Severe liver complications are difficult to treat: cholestyramine and other porphyrin absorbents (to interrupt the enterohepatic circulation of protoporphyrin and promote its fecal excretion) and plasmapheresis and intravenous hemin are sometimes beneficial. Liver transplantation can be a lifesaving measure in individuals with severe protoporphyric liver disease; combined bone marrow and liver transplantation is indicated in those with liver failure to prevent future damage to the allografts.

Surveillance: Monitoring of: hepatic function every 6-12 months and hepatic imaging if cholelithiasis is suspected; erythrocyte protoporphyrin levels (free and zinc-chelated), hematologic indices, and iron profile annually; vitamin D 25-OH levels.

Agents/circumstances to avoid: Sunlight and UV light; for those with hepatic dysfunction, drugs that may induce cholestasis (e.g., estrogens). For those with cholestatic liver failure, protective filters should be used for the operating room lights for liver transplant surgery to avoid phototoxic damage.

Evaluation of relatives at risk: If the ALAS2 pathogenic variant has been identified in an affected family member, at-risk relatives can be tested as newborns or infants so that those with the pathogenic variant can benefit from early intervention (sun protection) and future monitoring for signs of liver dysfunction.

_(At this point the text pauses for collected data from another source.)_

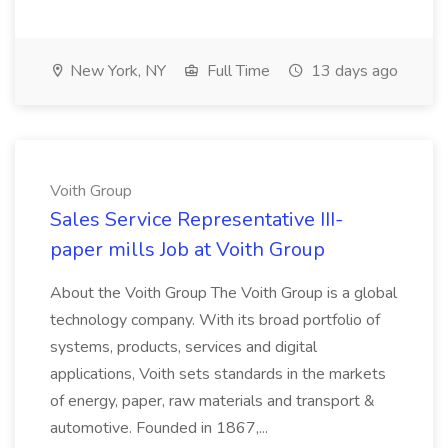
New York, NY
Full Time
13 days ago
Voith Group
Sales Service Representative III-
paper mills Job at Voith Group
About the Voith Group The Voith Group is a global
technology company. With its broad portfolio of
systems, products, services and digital
applications, Voith sets standards in the markets
of energy, paper, raw materials and transport &
automotive. Founded in 1867,...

Genetic counseling: By definition, XLP is inherited in an X-linked manner. Affected males transmit the pathogenic variant to all of their daughters and none of their sons. Women with an ALAS2 pathogenic variant have a 50% chance of transmitting the variant to each child. Once the ALAS2 pathogenic variant has been identified in an affected family member, heterozygote testing for at-risk female relatives, prenatal testing for a pregnancy at increased risk, and preimplantation genetic testing are possible.